A Kaslo organization has donated more than 500 books to local libraries promoting diversity and inclusion.
SLIDE (Support for Learning Inclusivity, Diversity and Empathy) was created in June 2020 to speak up against racism and injustice.
The group sought opportunities to find positive ways to make an impact in their own rural community and has since raised over $10,000 through community fundraising and grants. All of the money raised have been used to buy books for the local public and school libraries, and through partnerships with the BC Association of Community Response Network, SLIDE has been able to apply for additional grants.
“Initially, we reached out to the schools and public library and asked how best we could support them in our aim to raise awareness in our community,” SLIDE spokesperson Sarah Evans said in a news release.
Research has shown that exposure to diversity from early on can have an impact on how children learn to accept and develop empathy, she said.
“We decided that a way to do that was to increase the number of books that represent diverse characters from diverse authors, that are available to students from very early in their education.”
J.V. Humphries Elementary-Secondary and Jewett Elementary have both been added new books to their school libraries this fall, along with the Kaslo Public Library.
SLIDE’s focus has been to find books that represent diverse characters and are written by diverse authors.
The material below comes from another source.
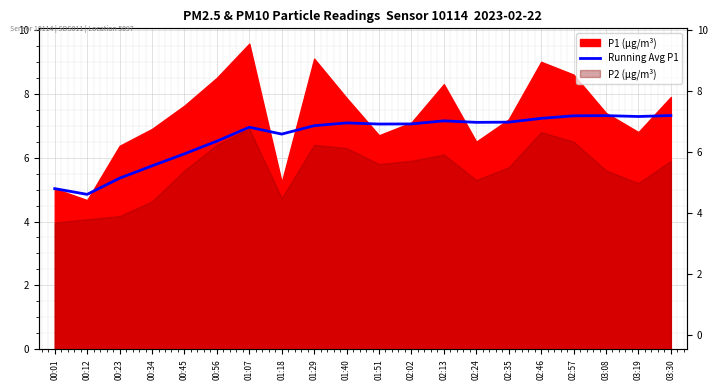

Between 02:02 and 03:08, which is larger?

03:08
Diversities represented in the books SLIDE purchases include racial, sexual, gender, ability, family, economic, citizenship/immigration status, age, and neurodiversity. They also have made it their priority to purchase books from local, independent bookstores, with the majority of books coming from Otter Books in Nelson.
Another member of SLIDE, Delanie Smith, says her involvement with the group is personal. Her 15-year-old son is Black.
“It is incredibly isolating for him being such a minority in our community,” she says. “That’s part of my motivation for increasing access to diverse literature, even if it’s not diverse people. He feels alone a lot of the time.”
Smith says the group was formed in response to the global outcry over the murder of George Floyd and ongoing systemic racism.
“It feels like a lot of people want to be part of doing something,” she says. “It can feel like you’re a bit helpless in wanting to make a change. This felt like a tangible way to do something for us and people feel like they can do something, even if it’s just a tiny bit of difference by donating to our organization.”
Smith said they received grants from the Community Response Network, Hospital Auxiliary Society of Kaslo, Kootenay Savings, and Community Fund of North Kootenay Lake, in addition to their own fundraising.
The success of the initiative has generated another collaboration with the community’s Holiday Hamper program, organized through the North Kootenay Community Services Food Hub. SLIDE is seeking ongoing donations this month to be able to include a book for each child in the hampers. The recommended amount is $18, and donations can be made directly through e-transfer to [email protected].
J.V. Humphries students have a long history of fundraising themselves for the annual Holiday Hampers, principal Victoria McAllister said. This year marks the 30th year that students have set up a table in the downtown to collect donations. Last year they raised $5,000 for the community and this year’s organizing group, Student Parliament, hopes to beat that record. In addition, J.V. Humphries’ food class students will make a variety of pastries to add to the hampers.